101 East report reveals how medical staff in Afghanistan are becoming the casualties of war
Afghanistan: Medics Under Fire screens on Al Jazeera English on 14 July 2016 at 2230 GMT as part of 101 East, Al Jazeera’s award-winning weekly current affairs programme, focusing on a diverse range of stories across Asia and the Pacific.
- Following a fatal attack on an MSF trauma facility in Kunduz, in October 2015, 101 East examines whether the rules of war are changing
- According to the ICRC there have been 2400 attacks on hospitals, health workers and patients in the last three years
- Al Jazeera is granted exclusive access to Boost Hospital in Helmand Province to find out about the reality for staff and patients in a war zone
In one of the world’s most dangerous conflict zones, where there is a chronic shortage of trained health workers, the medical staff at Boost Hospital provide a vital lifeline just kilometres away from intense daily battles between the Taliban and Afghan security forces. These medics are risking their lives to provide life-saving treatment to Afghanistan’s youngest and most vulnerable.
The Medecins Sans Frontiers trauma centre in the southern Afghan city of Lashkar Gah, is one of only three referral hospitals in the country’s south, and serves approximately one million people stranded in the war zone. Here, under-resourced health workers treat malnourished babies, landmine victims and car crash injuries against a backdrop of gunfire and shelling.
Despite the United States spending more than $100billion in non-military assistance since 2002, access to medical care in Afghanistan is dismal. There are only two doctors and five nursing and midwifery personnel for every 10,000, making preventable problems like maternal and infant mortality among the highest in the world. On the paediatric ward they expect 20-30% of the babies admitted will die.
Award-winning 101 East reporter Karishma Vyas explains: “Patients travel for days to reach it, risking landmines, Taliban check-posts and even gun battles to see doctors. And MSF has a policy of treating everyone, including soldiers and fighters, as long as they leave their weapons at the gate.”
Vyas obtained exclusive access to Boost Hospital months after a US military attack obliterated another MSF facility in Kunduz, killing more than 40 people. An investigation found 16 servicemen culpable and they were given a variety of administrative punishments, yet no one has been, or will be, charged with a crime. “We think that the punishments are proportional to the facts in the case”, said a spokesman for the US military in Afghanistan Brig. Gen. Charles Cleveland. “I would love to tell you that it would never happen again”, said Cleveland, “But I’d be lying to you and I’d be lying to myself. Simply stated, civilian casualties are sadly part of the fabric of this violence and of this conflict.”
Frontline medics have traditionally been off-limits according to the conventions of war and international humanitarian laws. But according to the International Committee for the Red Cross there have been at least 2400 strikes against hospitals, health workers and patients in the past three years.

§ **SOURCE DATA**

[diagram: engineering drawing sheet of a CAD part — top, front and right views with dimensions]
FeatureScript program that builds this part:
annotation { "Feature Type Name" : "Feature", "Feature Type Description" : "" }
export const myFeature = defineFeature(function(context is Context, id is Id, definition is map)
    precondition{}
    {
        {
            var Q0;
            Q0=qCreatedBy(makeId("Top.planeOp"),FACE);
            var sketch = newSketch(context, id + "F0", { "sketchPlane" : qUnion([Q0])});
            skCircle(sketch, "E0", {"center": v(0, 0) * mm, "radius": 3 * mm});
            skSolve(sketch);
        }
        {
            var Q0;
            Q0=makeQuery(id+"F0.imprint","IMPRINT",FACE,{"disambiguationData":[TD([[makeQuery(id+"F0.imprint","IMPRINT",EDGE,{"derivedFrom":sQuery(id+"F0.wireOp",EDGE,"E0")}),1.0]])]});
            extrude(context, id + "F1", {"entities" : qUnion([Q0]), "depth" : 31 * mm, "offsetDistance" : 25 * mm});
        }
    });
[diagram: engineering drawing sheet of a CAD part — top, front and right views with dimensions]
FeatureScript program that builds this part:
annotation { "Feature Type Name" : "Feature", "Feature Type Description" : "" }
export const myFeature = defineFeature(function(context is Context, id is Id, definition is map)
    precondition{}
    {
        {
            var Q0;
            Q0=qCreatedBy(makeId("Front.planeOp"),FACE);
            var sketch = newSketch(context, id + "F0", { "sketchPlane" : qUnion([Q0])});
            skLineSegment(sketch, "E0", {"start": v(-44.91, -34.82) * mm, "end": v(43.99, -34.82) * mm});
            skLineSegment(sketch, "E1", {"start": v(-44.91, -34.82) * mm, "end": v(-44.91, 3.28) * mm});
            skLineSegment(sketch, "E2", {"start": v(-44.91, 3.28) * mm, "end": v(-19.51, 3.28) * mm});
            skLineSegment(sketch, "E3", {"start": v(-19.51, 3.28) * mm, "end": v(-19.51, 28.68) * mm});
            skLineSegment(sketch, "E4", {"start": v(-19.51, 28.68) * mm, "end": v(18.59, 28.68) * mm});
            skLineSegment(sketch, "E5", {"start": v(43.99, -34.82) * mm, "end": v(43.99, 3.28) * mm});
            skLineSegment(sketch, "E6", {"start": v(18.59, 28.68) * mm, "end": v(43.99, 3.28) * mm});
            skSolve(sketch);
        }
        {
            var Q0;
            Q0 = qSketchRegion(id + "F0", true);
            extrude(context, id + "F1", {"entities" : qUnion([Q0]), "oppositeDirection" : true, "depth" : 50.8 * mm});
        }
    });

§ **EXERCISE 1**
According to the text about the 101 East report, when does Afghanistan: Medics Under Fire screen on Al Jazeera English?
§ **EXERCISE 2**
Update the text about the 101 East report from "101 East report reveals" to "and the Pacific.", replacing "programme" with "show".
The records are not needed for this work.

§ **SOLUTION 1**
It screens on 14 July 2016 at 2230 GMT.

§ **SOLUTION 2**
101 East report reveals how medical staff in Afghanistan are becoming the casualties of war
Afghanistan: Medics Under Fire screens on Al Jazeera English on 14 July 2016 at 2230 GMT as part of 101 East, Al Jazeera’s award-winning weekly current affairs show, focusing on a diverse range of stories across Asia and the Pacific.